The COVID-19 pandemic has made it much harder for Black Americans to access mortgage credit, according to a new analysis of federal data, complicating efforts to narrow the racial wealth gap.
A report from Zillow
The gap between Black and white mortgage applicants grew considerably amid the COVID-19 pandemic, the report noted. In 2019, Black applicants were denied 74% more than white applicants.
Overall, nearly 20% of Black Americans who applied for a mortgage in 2020 were denied, representing the highest denial rate for any racial or ethnic group. In contrast, 10.7% of white applicants were denied a loan in that year.
Regionally, denial rates were higher in the South. The highest denial rate for Black applicants was in Mississippi, where 31% of these prospective borrowers were declined a loan, followed by Arkansas (26%) and South Carolina (25.8%).
“‘Policies and interventions that target the barriers keeping Black Americans from homeownership are keys to achieving housing equity.’”
The growing disparity in homeownership between Black and white Americans — at a time when most homeowners are seeing their wealth soar due to rising home values — underscores who the winners and losers are in today’s market, said Zillow economist Nicole Bachaud.
“While credit borrowers overall are stronger now than ever, the gap in credit access is growing along racial lines,” Bachaud said in the report. “Policies and interventions that target the barriers keeping Black Americans from homeownership are keys to achieving housing equity.”
The Black homeownership rate has rebounded to around 44% in recent quarters, after dropping as low as 40.6% in the second quarter of 2019, which represented the lowest level since the passage of the 1968 Fair Housing Act. Still, the Black homeownership rate remains well below the high watermark of 49.7% set back in 2004.
For Black applicants who were denied a mortgage, the most common reason recorded by mortgage lenders was having a poor or insufficient credit history. This accounted for over a third of all the denials reported, according to the housing data Zillow analyzed. As of 2019, around one in seven Black households were unbanked, meaning they did not have a bank account, according to data from the FDIC.
“A higher prevalence of nontraditional services (payday lenders, etc) and fewer traditional services (like banks) contributes to poor credit health of entire communities, particularly communities of color,” Bachaud wrote in the report.
Impact of recession and pandemic
Aside from issues related to financial access, Black households have also experienced a more substantial financial impact from the pandemic on average than their peers. Black households have been more likely to experience job or income loss due to COVID-19 and more likely to be behind on mortgage or rental payments.
That only added to the challenges Black Americans already faced in saving enough money to purchase a home stemming in part from a lack of generational wealth and a persistent racial wage gap. Previous research from Zillow found that it would take an additional decade for Black applicants to save the same size in a down payment as the national average.
What’s more, the decline in Black homeownership since 2012 is a reflection of the impact of the Great Recession. During the housing crisis, Black households faced foreclosure at twice the rate of their white neighbors, largely because Black homeowners were targeted with subprime loans, research shows.
Bottom line: The financial hit Black communities took because of the recession was larger than other groups, making it harder for them to recover.
Zillow’s analysis did contain one silver lining for Black Americans: Those who have purchased homes have enjoyed a faster rate of home-value growth. Black-owned homes grew in value at a rate that was 1.5 percentage points higher than the national average as of October.
Still, at the current pace, it would take over 22 years for Black-owned home values to reach the median home values nationwide.

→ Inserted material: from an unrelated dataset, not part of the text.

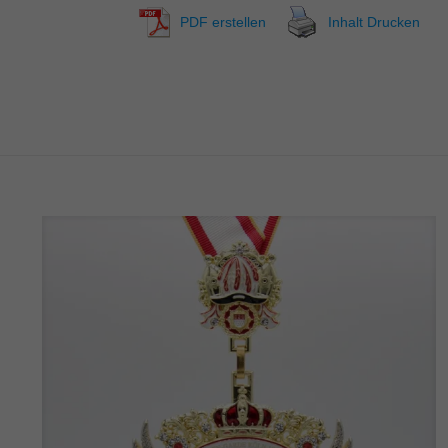
PDF erstellen
Inhalt Drucken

The specter of systemic racism
Hovering over these figures generation after generation is the specter of systemic racism. “The sorting of workers in the United States into different jobs along the lines of race, ethnicity, and gender remains one of the most pervasive features of the U.S. labor market,” according to the Washington Center for Equitable Growth, a think tank based in Washington, D.C.
“Limiting the opportunities of workers from marginalized backgrounds maintains wage inequality, further limiting economic security, and constrains the potential of our economy,” it added.
Other research has shown how redlining policies of the past continue to affect Americans today. Following the Great Depression, a federal agency known as the Home Owners’ Loan Corporation was tasked with assessing the risk of real-estate investments nationwide. Color-coded maps were drawn up designating neighborhoods that where lending was deemed less risky.
However, those designations were largely predicated on the racial composition of these communities. Predominately Black neighborhoods were redlined, marking them as the most hazardous areas for mortgage lending.